-- DATA FOR THIS EXERCISE follows --

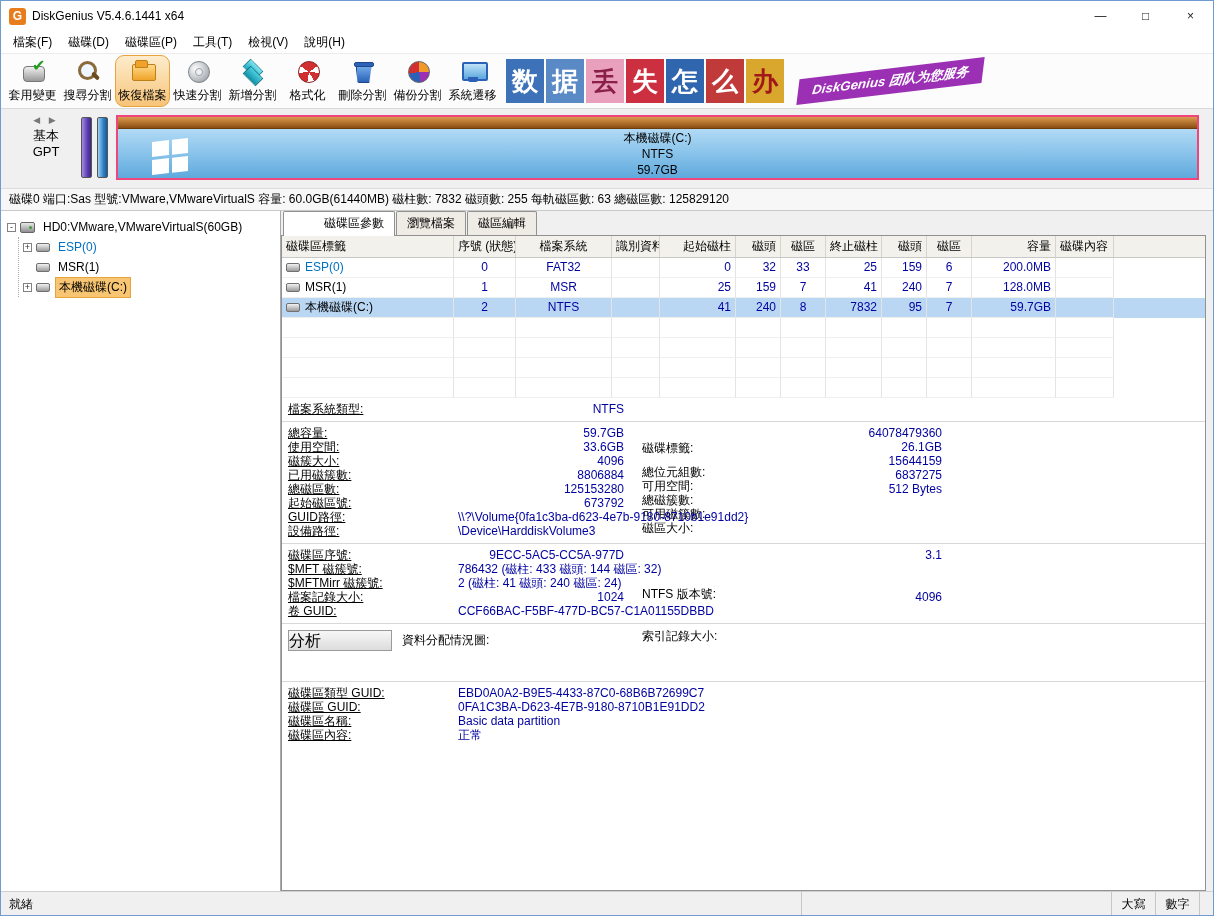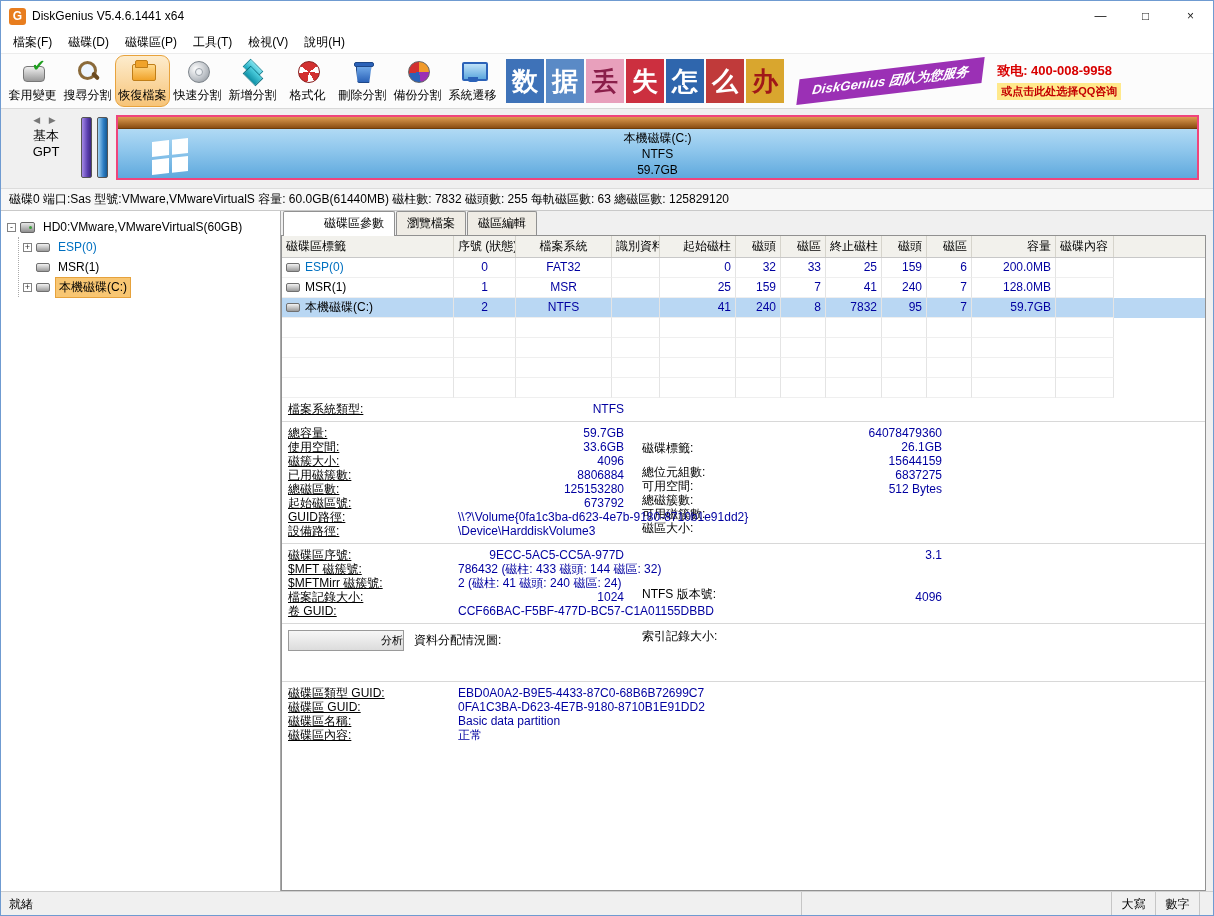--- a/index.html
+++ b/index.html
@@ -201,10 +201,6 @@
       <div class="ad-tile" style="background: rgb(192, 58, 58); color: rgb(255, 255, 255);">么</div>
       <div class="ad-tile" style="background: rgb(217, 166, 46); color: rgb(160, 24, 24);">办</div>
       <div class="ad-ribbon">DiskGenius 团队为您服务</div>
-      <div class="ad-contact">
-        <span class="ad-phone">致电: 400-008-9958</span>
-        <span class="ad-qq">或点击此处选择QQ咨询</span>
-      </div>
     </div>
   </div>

-- DATA FOR THIS EXERCISE concluded --

▶ ABOUT THIS TASK
Print the data once more without any change, skipping each picture.

▶ OUTPUT FOR THIS TASK
--- a/index.html
+++ b/index.html
@@ -201,10 +201,6 @@
       <div class="ad-tile" style="background: rgb(192, 58, 58); color: rgb(255, 255, 255);">么</div>
       <div class="ad-tile" style="background: rgb(217, 166, 46); color: rgb(160, 24, 24);">办</div>
       <div class="ad-ribbon">DiskGenius 团队为您服务</div>
-      <div class="ad-contact">
-        <span class="ad-phone">致电: 400-008-9958</span>
-        <span class="ad-qq">或点击此处选择QQ咨询</span>
-      </div>
     </div>
   </div>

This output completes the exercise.